| YOUR OBJECTIVE |
In the entries below, find every line with the string "annum" and copy it.

[RAW DATA Boundary: Start]

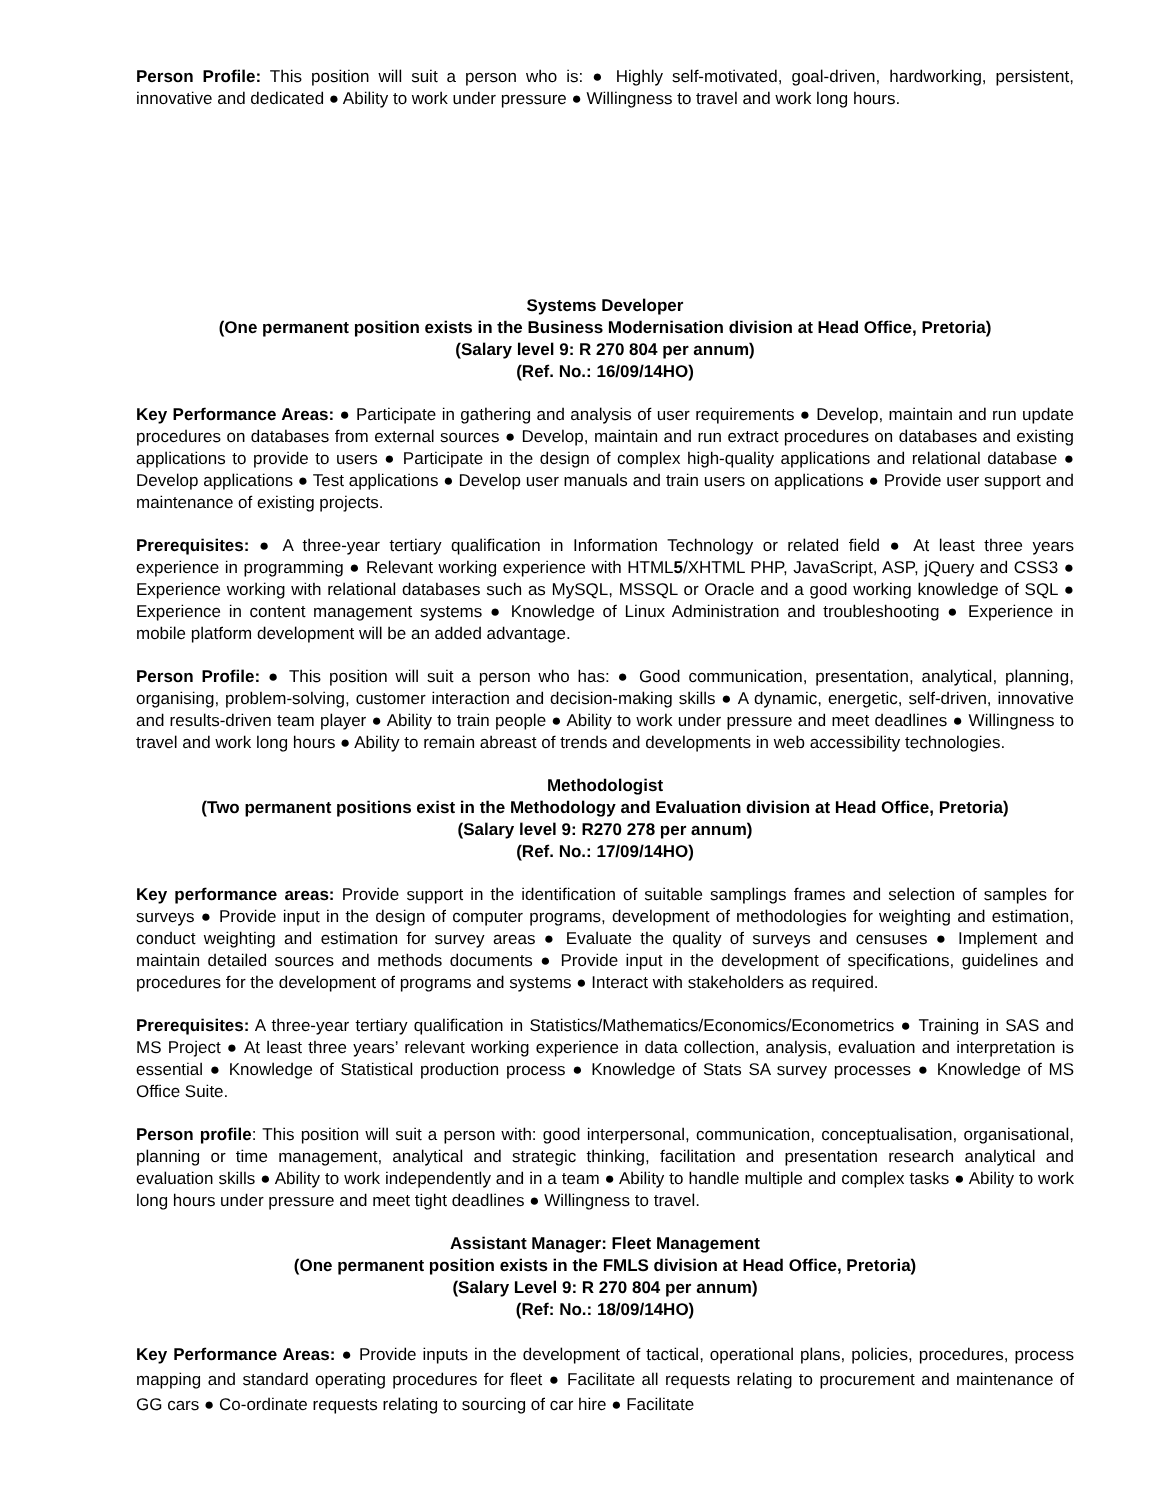Person Profile: This position will suit a person who is: ● Highly self-motivated, goal-driven, hardworking, persistent, innovative and dedicated ● Ability to work under pressure ● Willingness to travel and work long hours.
Systems Developer
(One permanent position exists in the Business Modernisation division at Head Office, Pretoria)
(Salary level 9: R 270 804 per annum)
(Ref. No.: 16/09/14HO)
Key Performance Areas: ● Participate in gathering and analysis of user requirements ● Develop, maintain and run update procedures on databases from external sources ● Develop, maintain and run extract procedures on databases and existing applications to provide to users ● Participate in the design of complex high-quality applications and relational database ● Develop applications ● Test applications ● Develop user manuals and train users on applications ● Provide user support and maintenance of existing projects.
Prerequisites: ● A three-year tertiary qualification in Information Technology or related field ● At least three years experience in programming ● Relevant working experience with HTML5/XHTML PHP, JavaScript, ASP, jQuery and CSS3 ● Experience working with relational databases such as MySQL, MSSQL or Oracle and a good working knowledge of SQL ● Experience in content management systems ● Knowledge of Linux Administration and troubleshooting ● Experience in mobile platform development will be an added advantage.
Person Profile: ● This position will suit a person who has: ● Good communication, presentation, analytical, planning, organising, problem-solving, customer interaction and decision-making skills ● A dynamic, energetic, self-driven, innovative and results-driven team player ● Ability to train people ● Ability to work under pressure and meet deadlines ● Willingness to travel and work long hours ● Ability to remain abreast of trends and developments in web accessibility technologies.
Methodologist
(Two permanent positions exist in the Methodology and Evaluation division at Head Office, Pretoria)
(Salary level 9: R270 278 per annum)
(Ref. No.: 17/09/14HO)
Key performance areas: Provide support in the identification of suitable samplings frames and selection of samples for surveys ● Provide input in the design of computer programs, development of methodologies for weighting and estimation, conduct weighting and estimation for survey areas ● Evaluate the quality of surveys and censuses ● Implement and maintain detailed sources and methods documents ● Provide input in the development of specifications, guidelines and procedures for the development of programs and systems ● Interact with stakeholders as required.
Prerequisites: A three-year tertiary qualification in Statistics/Mathematics/Economics/Econometrics ● Training in SAS and MS Project ● At least three years’ relevant working experience in data collection, analysis, evaluation and interpretation is essential ● Knowledge of Statistical production process ● Knowledge of Stats SA survey processes ● Knowledge of MS Office Suite.
Person profile: This position will suit a person with: good interpersonal, communication, conceptualisation, organisational, planning or time management, analytical and strategic thinking, facilitation and presentation research analytical and evaluation skills ● Ability to work independently and in a team ● Ability to handle multiple and complex tasks ● Ability to work long hours under pressure and meet tight deadlines ● Willingness to travel.
Assistant Manager: Fleet Management
(One permanent position exists in the FMLS division at Head Office, Pretoria)
(Salary Level 9: R 270 804 per annum)
(Ref: No.: 18/09/14HO)
Key Performance Areas: ● Provide inputs in the development of tactical, operational plans, policies, procedures, process mapping and standard operating procedures for fleet ● Facilitate all requests relating to procurement and maintenance of GG cars ● Co-ordinate requests relating to sourcing of car hire ● Facilitate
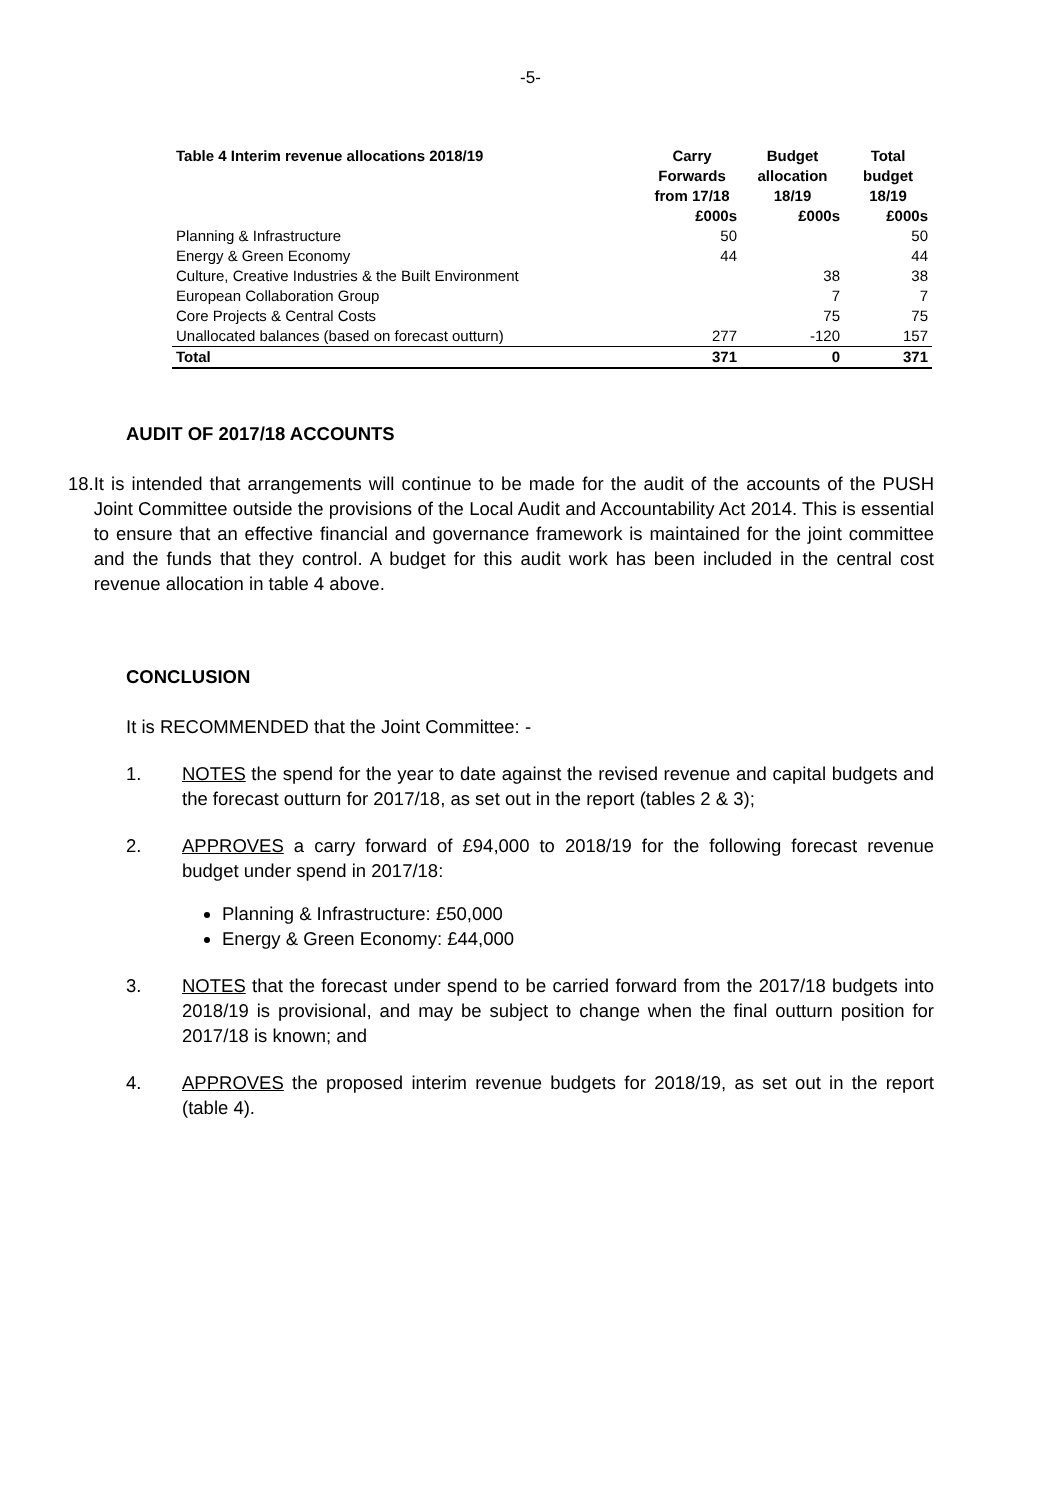-5-
| Table 4 Interim revenue allocations 2018/19 | Carry Forwards from 17/18 | Budget allocation 18/19 | Total budget 18/19 |
| --- | --- | --- | --- |
| | £000s | £000s | £000s |
| Planning & Infrastructure | 50 | | 50 |
| Energy & Green Economy | 44 | | 44 |
| Culture, Creative Industries & the Built Environment | | 38 | 38 |
| European Collaboration Group | | 7 | 7 |
| Core Projects & Central Costs | | 75 | 75 |
| Unallocated balances (based on forecast outturn) | 277 | -120 | 157 |
| Total | 371 | 0 | 371 |
AUDIT OF 2017/18 ACCOUNTS
18. It is intended that arrangements will continue to be made for the audit of the accounts of the PUSH Joint Committee outside the provisions of the Local Audit and Accountability Act 2014. This is essential to ensure that an effective financial and governance framework is maintained for the joint committee and the funds that they control. A budget for this audit work has been included in the central cost revenue allocation in table 4 above.
CONCLUSION
It is RECOMMENDED that the Joint Committee: -
1. NOTES the spend for the year to date against the revised revenue and capital budgets and the forecast outturn for 2017/18, as set out in the report (tables 2 & 3);
2. APPROVES a carry forward of £94,000 to 2018/19 for the following forecast revenue budget under spend in 2017/18:
Planning & Infrastructure: £50,000
Energy & Green Economy: £44,000
3. NOTES that the forecast under spend to be carried forward from the 2017/18 budgets into 2018/19 is provisional, and may be subject to change when the final outturn position for 2017/18 is known; and
4. APPROVES the proposed interim revenue budgets for 2018/19, as set out in the report (table 4).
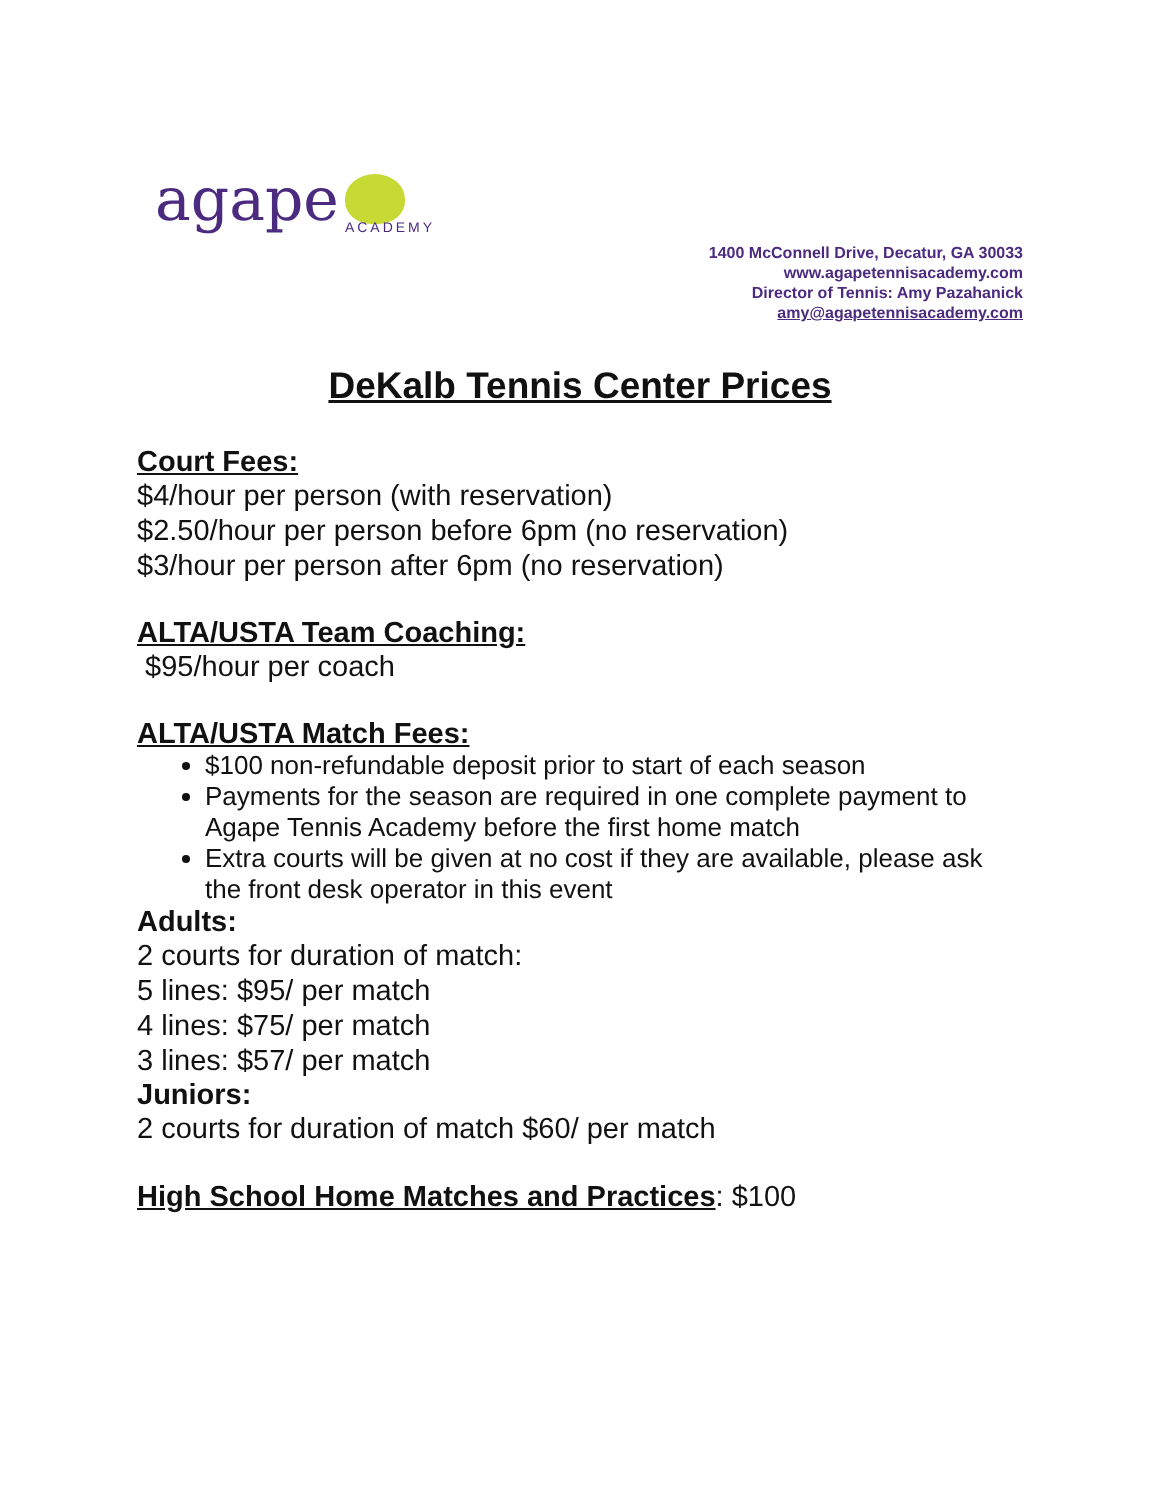agape
ACADEMY
1400 McConnell Drive, Decatur, GA 30033
www.agapetennisacademy.com
Director of Tennis: Amy Pazahanick
amy@agapetennisacademy.com
DeKalb Tennis Center Prices
Court Fees:
$4/hour per person (with reservation)
$2.50/hour per person before 6pm (no reservation)
$3/hour per person after 6pm (no reservation)
ALTA/USTA Team Coaching:
$95/hour per coach
ALTA/USTA Match Fees:
$100 non-refundable deposit prior to start of each season
Payments for the season are required in one complete payment to Agape Tennis Academy before the first home match
Extra courts will be given at no cost if they are available, please ask the front desk operator in this event
Adults:
2 courts for duration of match:
5 lines: $95/ per match
4 lines: $75/ per match
3 lines: $57/ per match
Juniors:
2 courts for duration of match $60/ per match
High School Home Matches and Practices: $100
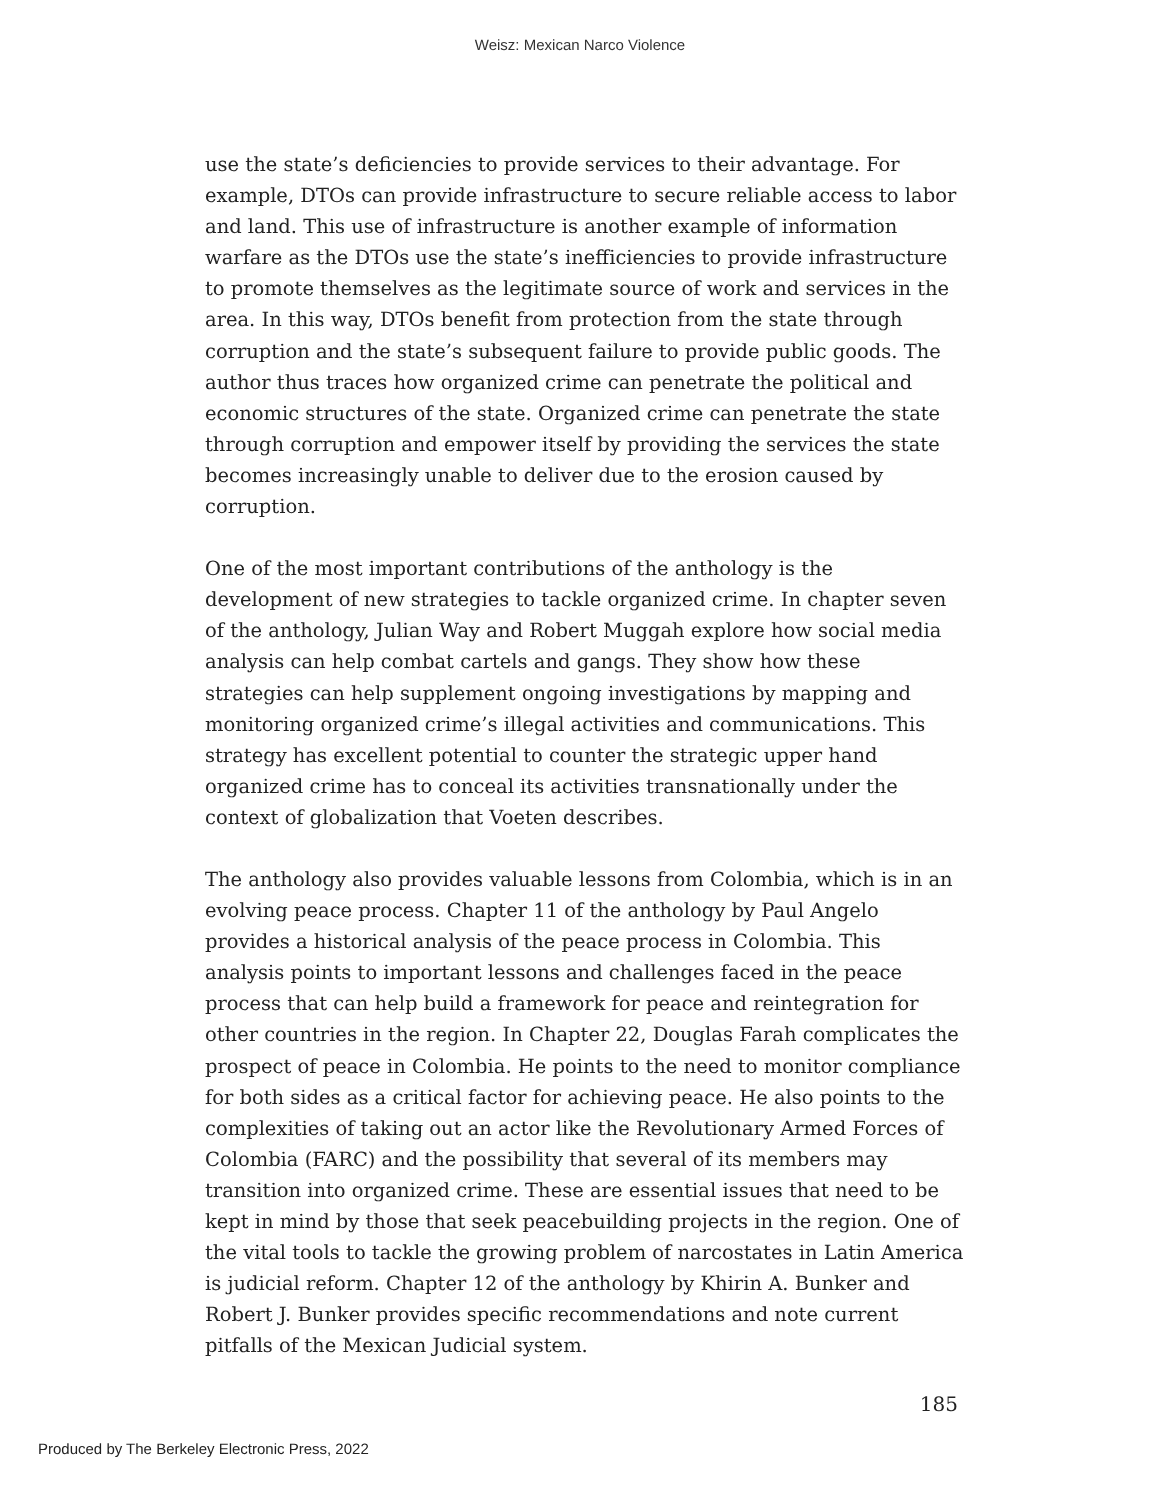Weisz: Mexican Narco Violence
use the state’s deficiencies to provide services to their advantage. For example, DTOs can provide infrastructure to secure reliable access to labor and land. This use of infrastructure is another example of information warfare as the DTOs use the state’s inefficiencies to provide infrastructure to promote themselves as the legitimate source of work and services in the area. In this way, DTOs benefit from protection from the state through corruption and the state’s subsequent failure to provide public goods. The author thus traces how organized crime can penetrate the political and economic structures of the state. Organized crime can penetrate the state through corruption and empower itself by providing the services the state becomes increasingly unable to deliver due to the erosion caused by corruption.
One of the most important contributions of the anthology is the development of new strategies to tackle organized crime. In chapter seven of the anthology, Julian Way and Robert Muggah explore how social media analysis can help combat cartels and gangs. They show how these strategies can help supplement ongoing investigations by mapping and monitoring organized crime’s illegal activities and communications. This strategy has excellent potential to counter the strategic upper hand organized crime has to conceal its activities transnationally under the context of globalization that Voeten describes.
The anthology also provides valuable lessons from Colombia, which is in an evolving peace process. Chapter 11 of the anthology by Paul Angelo provides a historical analysis of the peace process in Colombia. This analysis points to important lessons and challenges faced in the peace process that can help build a framework for peace and reintegration for other countries in the region. In Chapter 22, Douglas Farah complicates the prospect of peace in Colombia. He points to the need to monitor compliance for both sides as a critical factor for achieving peace. He also points to the complexities of taking out an actor like the Revolutionary Armed Forces of Colombia (FARC) and the possibility that several of its members may transition into organized crime. These are essential issues that need to be kept in mind by those that seek peacebuilding projects in the region. One of the vital tools to tackle the growing problem of narcostates in Latin America is judicial reform. Chapter 12 of the anthology by Khirin A. Bunker and Robert J. Bunker provides specific recommendations and note current pitfalls of the Mexican Judicial system.
185
Produced by The Berkeley Electronic Press, 2022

[RAW DATA Boundary: End]

| RESULT FOR THIS EXERCISE |
(Salary level 9: R 270 804 per annum)
(Salary level 9: R270 278 per annum)
(Salary Level 9: R 270 804 per annum)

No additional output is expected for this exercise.